Science communicator Paul Martin Jensen holding his pet python, smiling at camera

Ex-Church Member Now Fights Misinformation for the UN

🤯 Mind Blown

A man raised in an end-times church where science was considered evil now helps the United Nations combat health misinformation. His childhood love of snakes opened the first crack in his belief system.

Paul Martin Jensen spent his childhood nights imagining government agents publicly executing him at the end of the world. Today, he consults for those same government organizations, teaching them how to fight misinformation.

Jensen grew up in Massachusetts as the son of a minister in a global end-times Pentecostal movement. The church rejected any science that contradicted Christian scripture and taught that the apocalypse was coming soon.

But Jensen loved snakes. His fascination with them clashed with the church's teaching that serpents were fundamentally evil from the Garden of Eden story. That small contradiction planted a seed of doubt that eventually changed everything.

"I was always raised that science was true if it validated our doctrines, and if science undermined our doctrines, then it wasn't true," Jensen told STAT News at the Breakthrough Summit East in New York City. The church treated evolutionary theory as a lie and left no room for questions.

Science offered something his church couldn't: permission to doubt. Jensen found freedom in an environment where saying "I don't know" was acceptable and any question was fair game. "I can't say that science saved my life, but it certainly saved my mind," he said.

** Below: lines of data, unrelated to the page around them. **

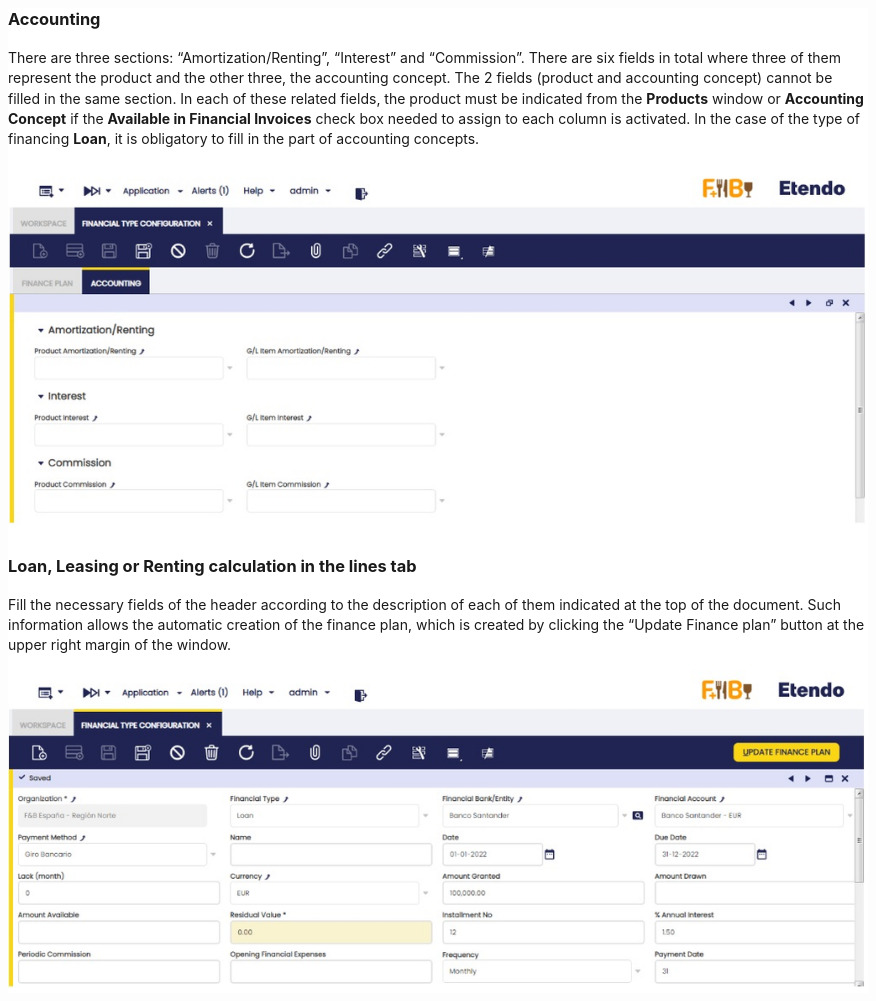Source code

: ### Accounting 
 
 There are three sections: “Amortization/Renting”, “Interest” and “Commission”. There are six fields in total where three of them represent the product and the other three, the accounting concept. The 2 fields (product and accounting concept) cannot be filled in the same section. In each of these related fields, the product must be indicated from the **Products** window or **Accounting Concept** if the **Available in Financial Invoices** check box needed to assign to each column is activated. In the case of the type of financing **Loan**, it is obligatory to fill in the part of accounting concepts.
 
 ![](../../../../../assets/drive/1eQLGjpM9vAMRCbo4_gh2-J9Nc6yd36lU.png)
 

### Loan, Leasing or Renting calculation in the lines tab

Fill the necessary fields of the header according to the description of each of them indicated at the top of the document. Such information allows the automatic creation of the finance plan, which is created by clicking the “Update Finance plan” button at the upper right margin of the window.
 
![](../../../../../assets/drive/1-laz4Iz4Vr4bWWskpQvNTOjMnOU0RrVO.png)
 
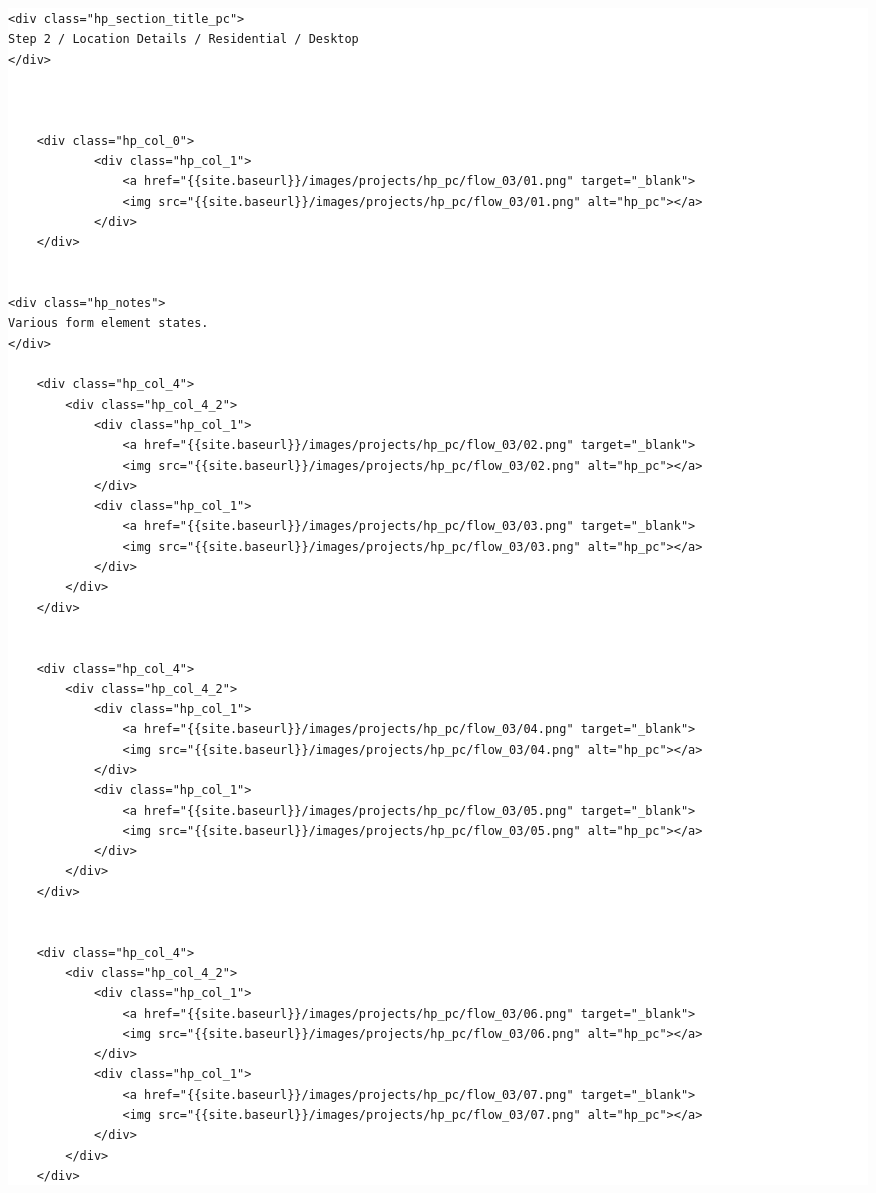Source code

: 



<div class="hp_container_pc">

	<div class="hp_section_title_pc">
	Step 2 / Location Details / Residential / Desktop
	</div>



		<div class="hp_col_0">
				<div class="hp_col_1">
					<a href="{{site.baseurl}}/images/projects/hp_pc/flow_03/01.png" target="_blank">
					<img src="{{site.baseurl}}/images/projects/hp_pc/flow_03/01.png" alt="hp_pc"></a>
				</div>
		</div>


	<div class="hp_notes">
	Various form element states.
	</div>

		<div class="hp_col_4">
			<div class="hp_col_4_2">
				<div class="hp_col_1">
					<a href="{{site.baseurl}}/images/projects/hp_pc/flow_03/02.png" target="_blank">
					<img src="{{site.baseurl}}/images/projects/hp_pc/flow_03/02.png" alt="hp_pc"></a>
				</div>
				<div class="hp_col_1">
					<a href="{{site.baseurl}}/images/projects/hp_pc/flow_03/03.png" target="_blank">
					<img src="{{site.baseurl}}/images/projects/hp_pc/flow_03/03.png" alt="hp_pc"></a>
				</div>
			</div>
		</div>


		<div class="hp_col_4">
			<div class="hp_col_4_2">
				<div class="hp_col_1">
					<a href="{{site.baseurl}}/images/projects/hp_pc/flow_03/04.png" target="_blank">
					<img src="{{site.baseurl}}/images/projects/hp_pc/flow_03/04.png" alt="hp_pc"></a>
				</div>
				<div class="hp_col_1">
					<a href="{{site.baseurl}}/images/projects/hp_pc/flow_03/05.png" target="_blank">
					<img src="{{site.baseurl}}/images/projects/hp_pc/flow_03/05.png" alt="hp_pc"></a>
				</div>
			</div>
		</div>


		<div class="hp_col_4">
			<div class="hp_col_4_2">
				<div class="hp_col_1">
					<a href="{{site.baseurl}}/images/projects/hp_pc/flow_03/06.png" target="_blank">
					<img src="{{site.baseurl}}/images/projects/hp_pc/flow_03/06.png" alt="hp_pc"></a>
				</div>
				<div class="hp_col_1">
					<a href="{{site.baseurl}}/images/projects/hp_pc/flow_03/07.png" target="_blank">
					<img src="{{site.baseurl}}/images/projects/hp_pc/flow_03/07.png" alt="hp_pc"></a>
				</div>
			</div>
		</div>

Ex-Church Member Now Fights Misinformation for the UN

Now Jensen runs a health research communications firm and uses his unusual background as an advantage. He understands how conspiracy theories spread because he grew up learning them in the 1980s when they were fringe beliefs.

Why This Inspires

Jensen sees untapped potential in science communication by watching how effectively his former church spread its message. Starting over 100 years ago, the movement invested heavily in reaching new audiences through direct mail, radio, television, and eventually digital media. They sent missionaries to the hardest-to-reach communities specifically because they were difficult to access.

Meanwhile, scientists receive little training or recognition for sharing their work with the public. Jensen believes making it okay to be wrong is crucial for persuading skeptics. Positioning scientists as ultimate authorities often backfires because it leaves no space for others to explore questions.

His advice to science communicators reflects his journey: create room for doubt and uncertainty. The ability to say "we were wrong about that" is one of science's greatest strengths, not a weakness.

Jensen confirmed his childhood passion never faded. He now owns a pet python.